Pull out every line below that contains the word "collection" and copy each of those lines in full.

-- Input start --

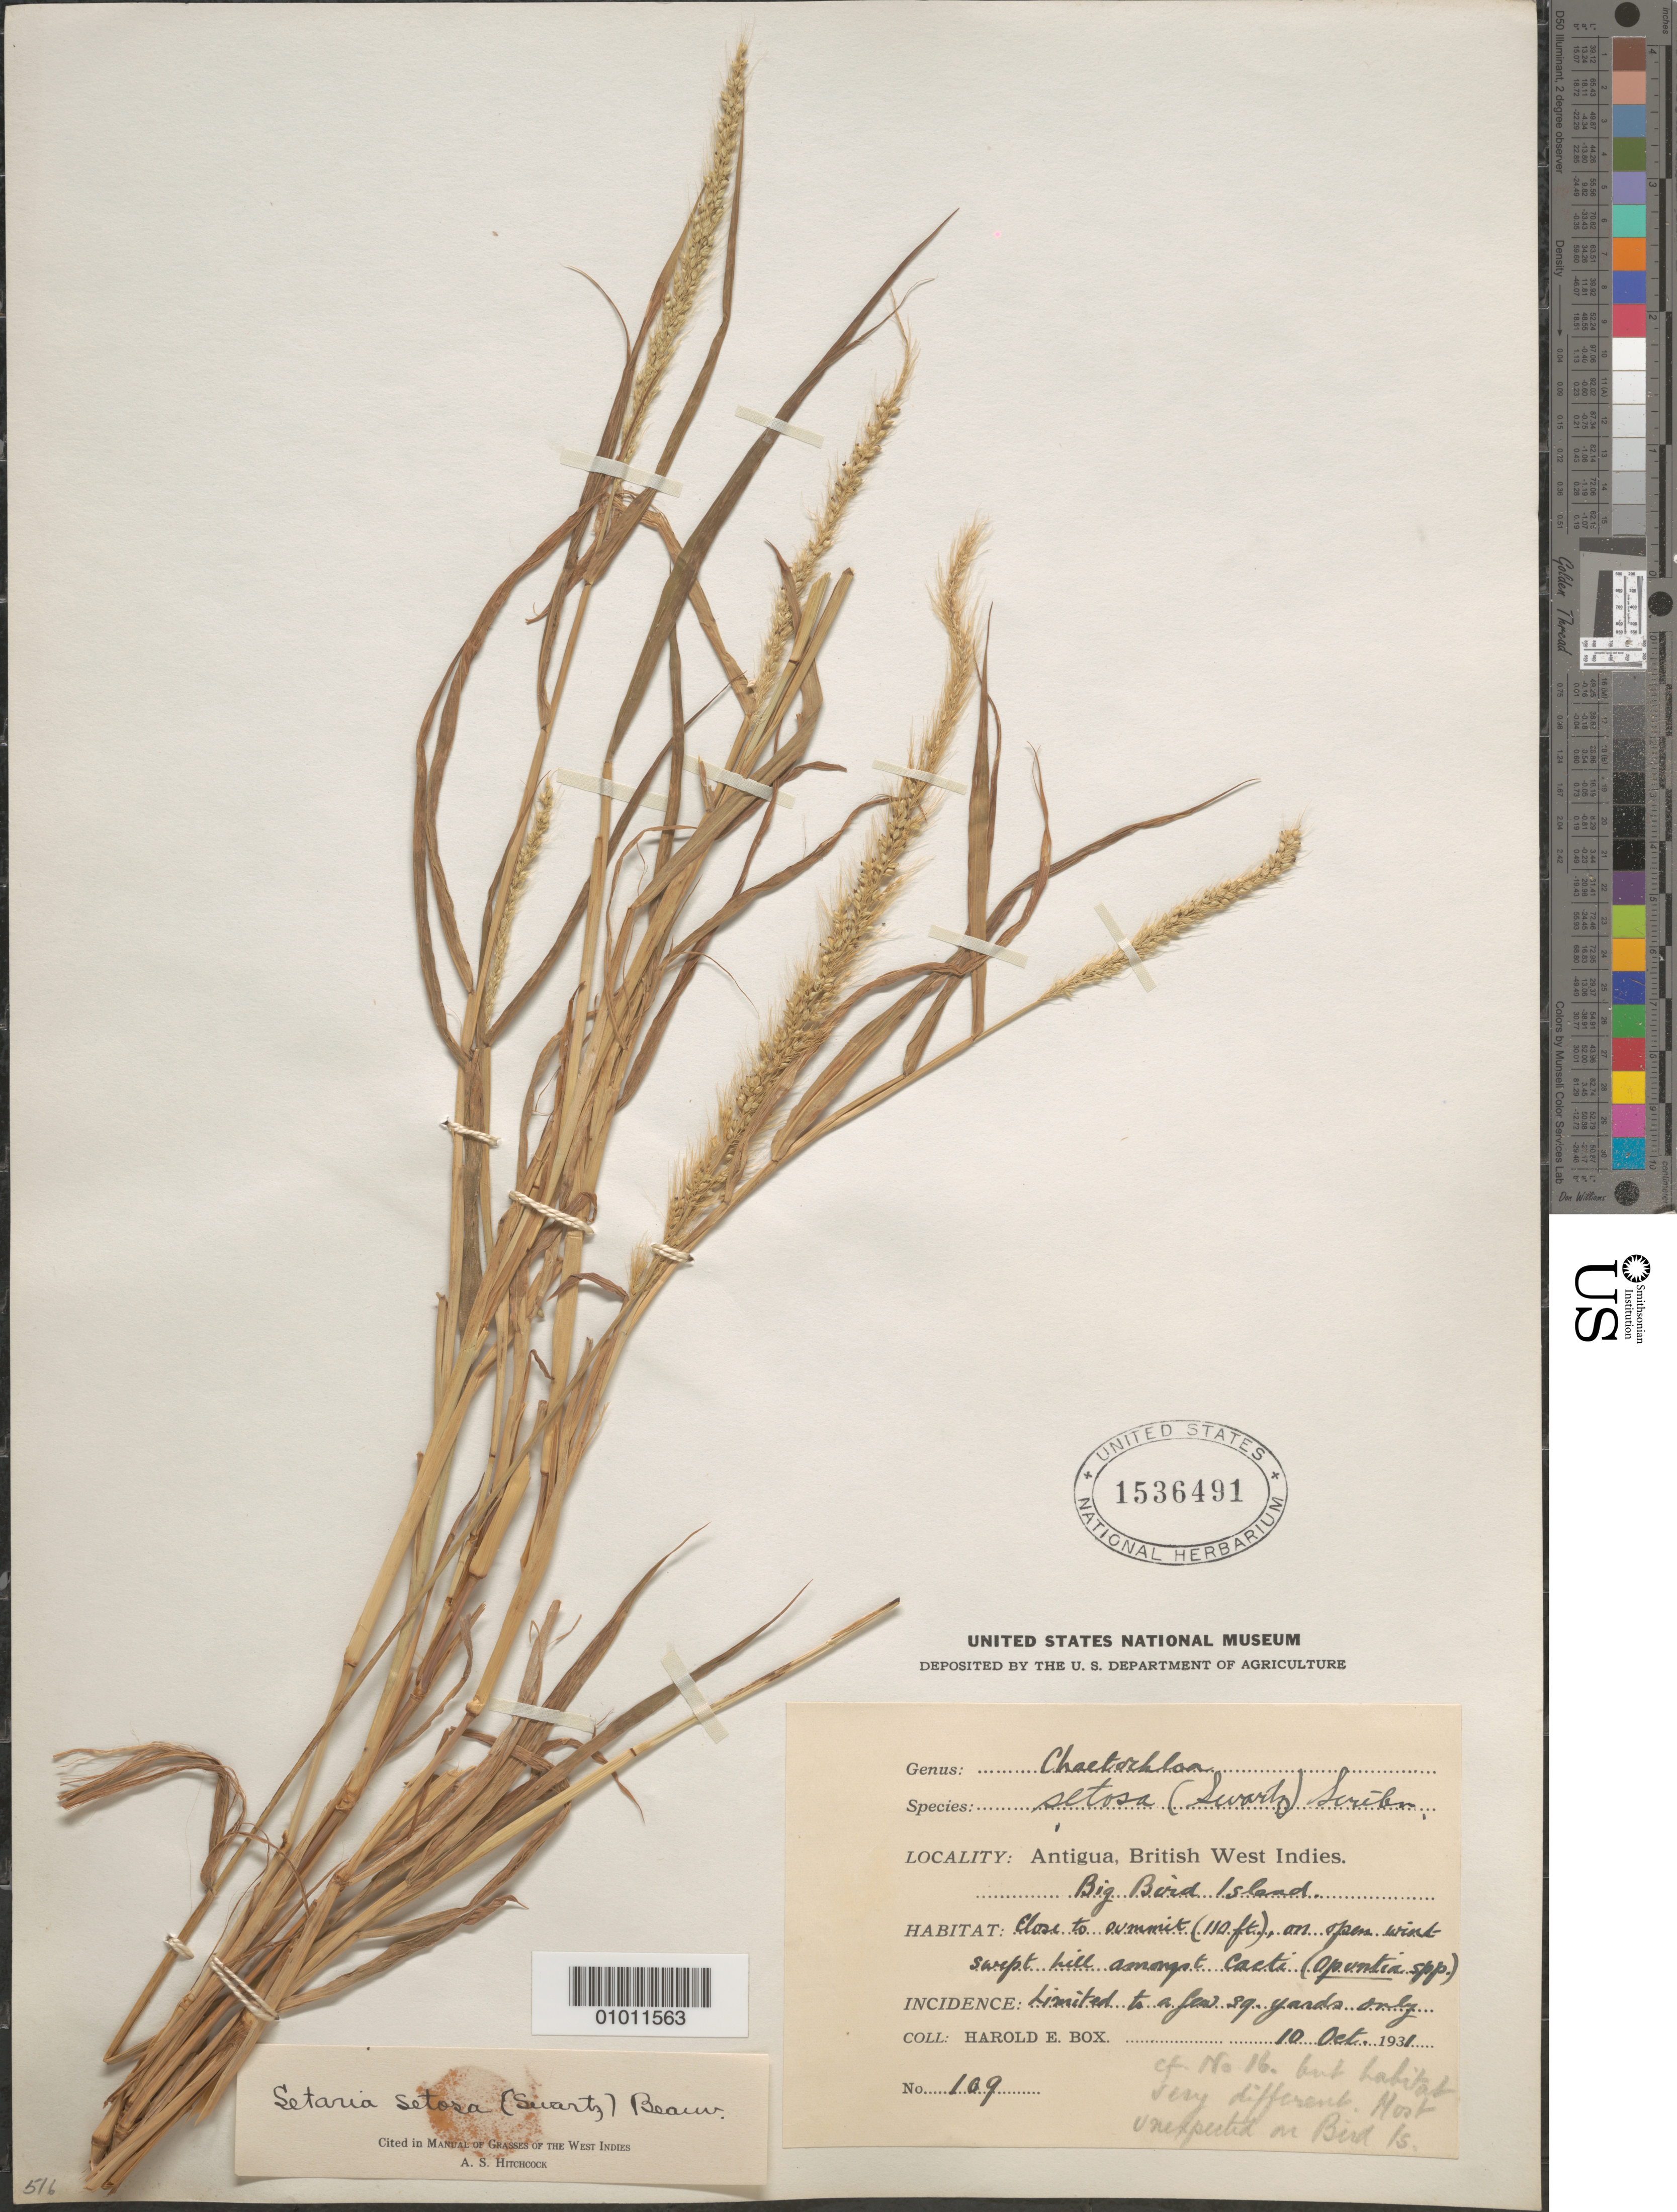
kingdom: Plantae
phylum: Tracheophyta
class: Liliopsida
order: Poales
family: Poaceae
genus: Setaria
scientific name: Setaria setosa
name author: (Sw.) P. Beauv.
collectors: H. E. Box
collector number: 109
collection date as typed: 10 Oct 1931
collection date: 1931-10-10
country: Antigua and Barbuda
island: Antigua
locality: Big Bird Island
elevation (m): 34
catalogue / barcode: US 1536491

-- Input end --

#### Solution to this problem:
collection date as typed: 10 Oct 1931
collection date: 1931-10-10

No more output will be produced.